RE: [PATCH][AArch64] Add optimized memchr
- From: "Wilco Dijkstra" <wdijkstr at arm dot com>
- To: 'Ondřej Bílka' <neleai at seznam dot cz>
- Cc: "'GNU C Library'" <libc-alpha at sourceware dot org>
- Date: Mon, 28 Sep 2015 10:23:19 +0100
- Subject: RE: [PATCH][AArch64] Add optimized memchr
- Authentication-results: sourceware.org; auth=none
- References: <002d01d0f795$0ce77eb0$26b67c10$ at com> <20150926084544 dot GA31280 at domone>
> Ondřej Bílka wrote:
> On Fri, Sep 25, 2015 at 02:21:13PM +0100, Wilco Dijkstra wrote:
> > An optimized memchr was missing for AArch64. This version is similar to strchr and is
> significantly
> > faster than the C version. Passes GLIBC tests.
> >
> > OK for commit?
> >
> > ChangeLog:
> > 2015-09-25 Wilco Dijkstra <wdijkstr@arm.com>
> > 2015-09-25 Kevin Petit <kevin.petit@arm.com>
> >
> > * sysdeps/aarch64/memchr.S (__memchr): New file.
>
> How you tested performance. I think that also here loading first 32
> bytes unaligned should be better.
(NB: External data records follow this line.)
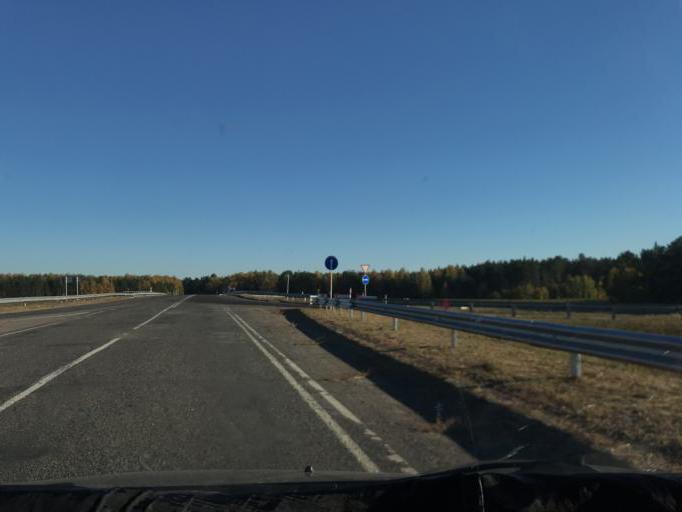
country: BY
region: Gomel
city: Kalinkavichy
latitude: 52.0738
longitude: 29.3592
Could you use dryrun to verify?
>
> Also same optimization could be used for memrchr.
I haven't tuned this at all, this is an existing implementation that
was added to Newlib last year but not yet ported to GLIBC.
For maximum performance doing the first 16/32 bytes unaligned will likely
be fastest just like it was for strlen.
Wilco